A Dutch group has developed a similar model predicting the likelihood of nodal conversion based on 291 clinically node-positive breast cancer patients treated with NAC.29 Their model includes age, clinical T stage, tumor histology, ER, PR, and HER2 status, as well as whether the patients received trastuzumab or a taxane, with a reported AUC of 0.77 (95 % CI 0.71–0.82). Several differences need to be noted between their model and those in the current study.

First, in the Dutch cohort, only 54.2 % (52/96) of the patients with HER2+ tumors received trastuzumab, whereas 78.4 % (228/291) of the entire cohort received neoadjuvant taxane-based therapy. Because the use of HER2-targeted therapy currently is a standard component of neoadjuvant therapy for patients with HER2+ disease, to reflect contemporary practice patterns, we excluded patients with HER2+ tumors who did not receive trastuzumab. Additionally, we included only patients who received the entire planned course of chemotherapy. Our model is designed to help the clinician seeing a patient with cN1 disease to decide on the optimal order of therapy.
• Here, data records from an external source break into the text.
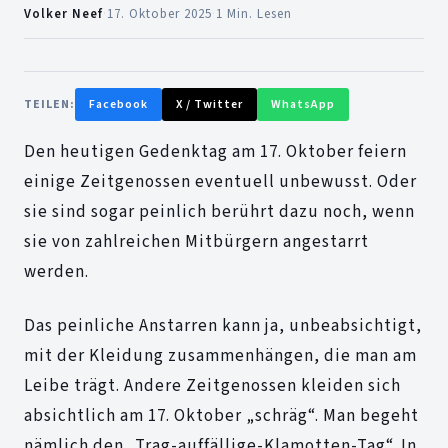
Volker Neef
·
17. Oktober 2025
·
1 Min. Lesen
TEILEN:
Facebook
X / Twitter
WhatsApp
Den heutigen Gedenktag am 17. Oktober feiern
einige Zeitgenossen eventuell unbewusst. Oder
sie sind sogar peinlich berührt dazu noch, wenn
sie von zahlreichen Mitbürgern angestarrt
werden.
Das peinliche Anstarren kann ja, unbeabsichtigt,
mit der Kleidung zusammenhängen, die man am
Leibe trägt. Andere Zeitgenossen kleiden sich
absichtlich am 17. Oktober „schräg“. Man begeht
nämlich den „Trag-auffällige-Klamotten-Tag“. In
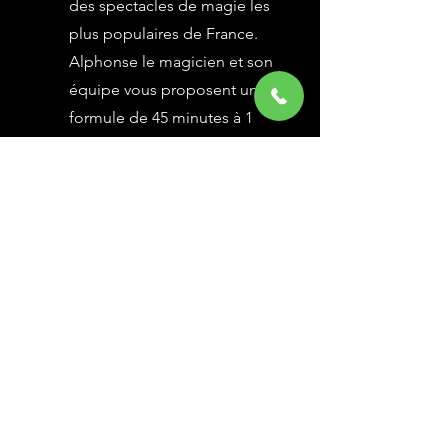
des spectacles de magie les
plus populaires de France.
Alphonse le magicien et son
équipe vous proposent une
formule de 45 minutes à 1
heure selon vos besoins,
avec des grandes illusions
vues à l’émission Le Plus
Grand Cabaret du Monde sur
France 2, une animation
magique avec le public.
En savoir Plus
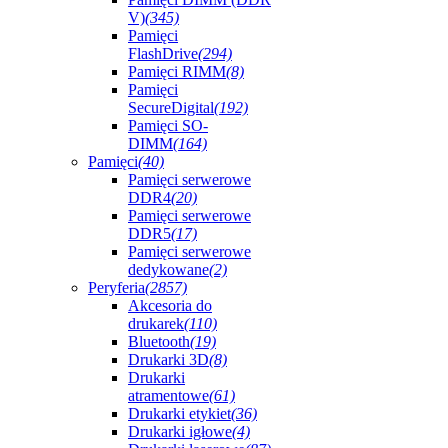
V)
(345)
Pamięci
FlashDrive
(294)
Pamięci RIMM
(8)
Pamięci
SecureDigital
(192)
Pamięci SO-
DIMM
(164)
Pamięci
(40)
Pamięci serwerowe
DDR4
(20)
Pamięci serwerowe
DDR5
(17)
Pamięci serwerowe
dedykowane
(2)
Peryferia
(2857)
Akcesoria do
drukarek
(110)
Bluetooth
(19)
Drukarki 3D
(8)
Drukarki
atramentowe
(61)
Drukarki etykiet
(36)
Drukarki igłowe
(4)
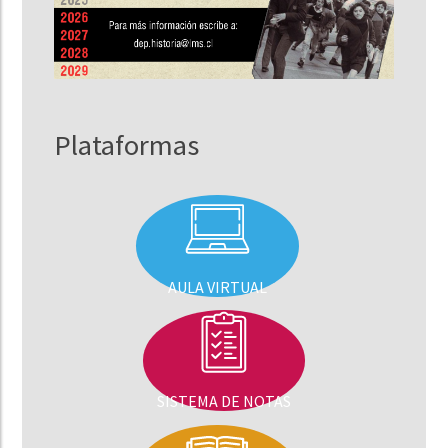
Plataformas
AULA VIRTUAL
SISTEMA DE NOTAS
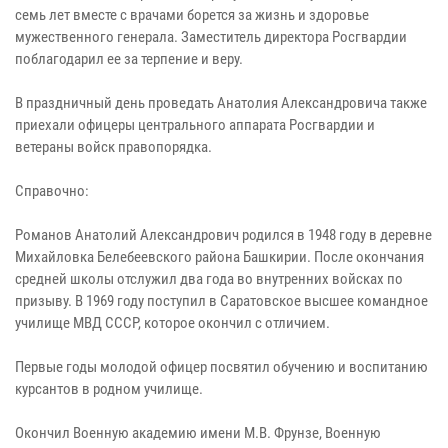
семь лет вместе с врачами борется за жизнь и здоровье
мужественного генерала. Заместитель директора Росгвардии
поблагодарил ее за терпение и веру.
В праздничный день проведать Анатолия Александровича также
приехали офицеры центрального аппарата Росгвардии и
ветераны войск правопорядка.
Справочно:
Романов Анатолий Александрович родился в 1948 году в деревне
Михайловка Белебеевского района Башкирии. После окончания
средней школы отслужил два года во внутренних войсках по
призыву. В 1969 году поступил в Саратовское высшее командное
училище МВД СССР, которое окончил с отличием.
Первые годы молодой офицер посвятил обучению и воспитанию
курсантов в родном училище.
Окончил Военную академию имени М.В. Фрунзе, Военную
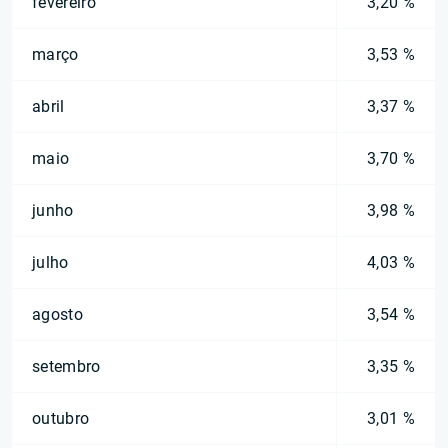
fevereiro
3,20 %
março
3,53 %
abril
3,37 %
maio
3,70 %
junho
3,98 %
julho
4,03 %
agosto
3,54 %
setembro
3,35 %
outubro
3,01 %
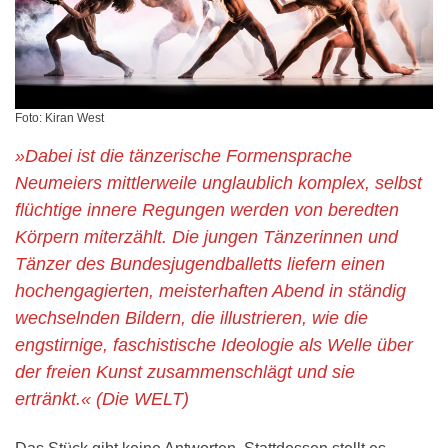
Foto: Kiran West
»Dabei ist die tänzerische Formensprache
Neumeiers mittlerweile unglaublich komplex, selbst
flüchtige innere Regungen werden von beredten
Körpern miterzählt. Die jungen Tänzerinnen und
Tänzer des Bundesjugendballetts liefern einen
hochengagierten, meisterhaften Abend in ständig
wechselnden Bildern, die illustrieren, wie die
engstirnige, faschistische Ideologie als Welle über
der freien Kunst zusammenschlägt und sie
ertränkt.« (Die WELT)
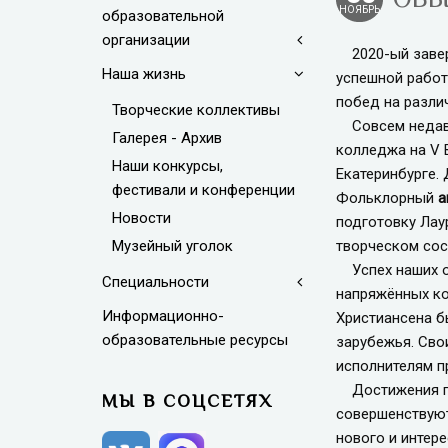
НОЯБРЬ
образовательной
организации
2020-ый заверш
Наша жизнь
успешной работ
побед на разли
Творческие коллективы
Совсем недавн
Галерея - Архив
колледжа на V 
Наши конкурсы,
Екатеринбурге.
фестивали и конференции
Фольклорный
а
Новости
подготовку Лау
Музейный уголок
творческом сос
Успех наших об
Специальности
напряжённых ко
Информационно-
Христиансена б
образовательные ресурсы
зарубежья. Сво
исполнителям п
Достижения пре
МЫ В СОЦСЕТЯХ
совершенствуют
нового и интер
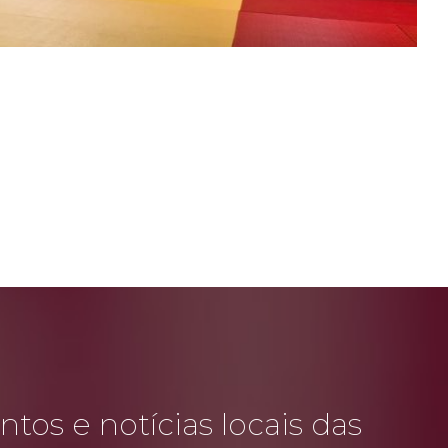
tos e notícias locais das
Thus, we wanted to model the probability of nodal conversion with the expectation that patients would receive all therapy.

Second, the Dutch group considered less than 10 % ER staining to be ER−. Our study corroborated the notion that low ER expression influences nodal conversion rates both when included as a continuous variable and when categorized using a cutoff of 1 %, consistent with the current American Society of Clinical Oncology guidelines.30

Finally, our model considered any residual nodal disease as positive, even in cases of ITCs, in contrast to the model presented by Schipper et al.,29 which considered ITCs as negative. Both the ACOSOG Z1071 trial and the sentinel node biopsy following NAC trial showed that defining ITCs found in SLNs as positive decreased the false-negative rate of SLND. Although ITCs identified in a patient undergoing upfront surgery are treated as node-negative,31 , 32 the impact of ITCs after NAC is unclear, and consideration should be given to performing completion ALND.8 , 33 Our model has the added advantage of an external validation, which performed similarly to the MD Anderson cohort although it represented a subgroup with larger tumors and higher proportions of ER−, PR−, and HER2+ tumors.

In conclusion, as the paradigm shifts to omission of extensive axillary surgery after response to NAC, using NAC to eradicate nodal disease is a clinically relevant strategy. These nomograms can be used to predict the probability of achieving nodal pCR after NAC with readily available clinicopathologic features. Therefore, they may have utility for informing treatment decisions.